Avec Annie Desrochers

En semaine de 15 h à 18 h

Anne Panasuk, la journaliste anthropologue

La journaliste Anne Panasuk au téléphone, au côté d'une image de la communauté de Pakuashipi.

Anne Panasuk, alors qu'elle enquêtait sur la disparition d'enfants dans la communauté de Pakuashipi

Photo : Radio-Canada

Après 38 ans de journalisme à Radio-Canada, Anne Panasuk prend sa retraite. Elle laisse dans son sillage toute une série de grands reportages d'enquête portant autant sur des histoires de corruption que sur des sujets touchant les Autochtones. C'est d'ailleurs sa grande connaissance des Premières Nations, et particulièrement des Innus de la Côte-Nord, qui l'a amenée à travailler à Radio-Canada.

Anne Panasuk n’a pas étudié en journalisme, mais en anthropologie. Elle travaillait auprès des Autochtones au sein d’une organisation lorsque des journalistes lui ont suggéré de changer de métier pour mettre à profit ses talents de communicatrice.

Tranquillement, j’ai réalisé que ma nature profonde, c’était d’être une fouille-merde, raconte-t-elle. C’est ainsi qu’elle est devenue journaliste, en 1982. Sa proximité avec les Innus l’a d’abord amenée à travailler à la station de Radio-Canada sur la Côte-Nord, puis elle a été transférée aux affaires publiques, à Montréal.

Lorsqu’elle s’est jointe à l’équipe de l’émission Enquête, Anne Panasuk a continué de s’intéresser aux Premières Nations, mais elle a aussi travaillé sur de nombreux dossiers liés à la corruption, comme l'affaire SNC-Lavalin. J’aime beaucoup les dossiers économiques, dit-elle. Souvent, je n’y comprends rien au début, mais je pose des questions et je finis par comprendre.

La journaliste précise que, pour elle, travailler sur des sujets économiques est une façon de prendre une pause des histoires tragiques et brise-cœur qu’elle a l’habitude de couvrir et qui ont instauré une véritable fatigue émotionnelle chez elle.

Cela ne signifie pas pour autant que les histoires de corruption sont synonymes de vacances. Dans les années 1990, alors qu’elle enquêtait sur des policiers corrompus, Anne Panasuk a vu sa maison être vandalisée.

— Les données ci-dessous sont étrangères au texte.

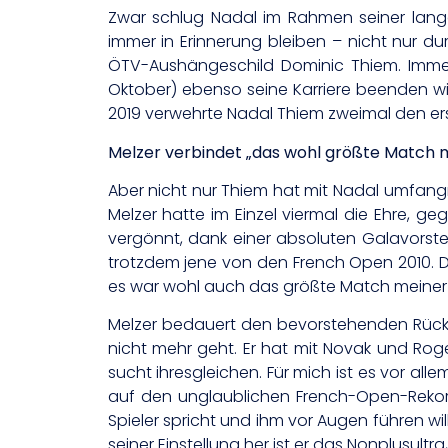
Zwar schlug Nadal im Rahmen seiner langen
immer in Erinnerung bleiben – nicht nur du
ÖTV-Aushängeschild Dominic Thiem. Immerh
Oktober) ebenso seine Karriere beenden will
2019 verwehrte Nadal Thiem zweimal den er
Melzer verbindet „das wohl größte Match m
Aber nicht nur Thiem hat mit Nadal umfa
Melzer hatte im Einzel viermal die Ehre, g
vergönnt, dank einer absoluten Galavorste
trotzdem jene von den French Open 2010. Da
es war wohl auch das größte Match meiner K
Melzer bedauert den bevorstehenden Rücktr
nicht mehr geht. Er hat mit Novak und Roge
sucht ihresgleichen. Für mich ist es vor all
auf den unglaublichen French-Open-Rekor
Spieler spricht und ihm vor Augen führen wi
seiner Einstellung her ist er das Nonplusultra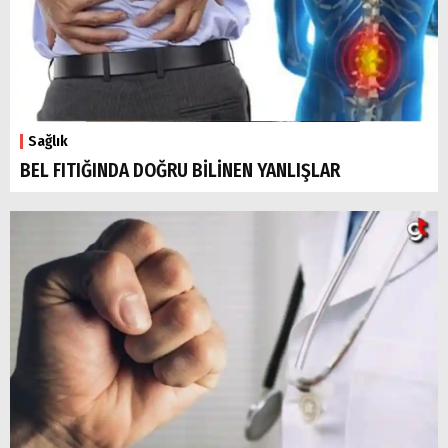
Sağlık
BEL FITIĞINDA DOĞRU BİLİNEN YANLIŞLAR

La roue de sa voiture a également été déboulonnée alors que son fils de 11 ans se trouvait à bord. Une fois au secondaire, son fils a même eu un garde du corps pour l’accompagner sur le chemin du retour à la maison. Je disais à mon fils qu’il ne fallait pas abandonner, raconte-t-elle. C’est un peu comme l'[intimidation] à l’école : si tu acceptes ça, il n’y a plus de fin. Il faut se tenir debout, il faut continuer.

Anne Panasuk souligne qu’à cette époque, les journalistes d’enquête étaient peu outillés pour se protéger et qu'ils étaient bien souvent laissés à eux-mêmes. Les choses ont, heureusement, beaucoup changé et les équipes d’enquête sont maintenant bien entourées.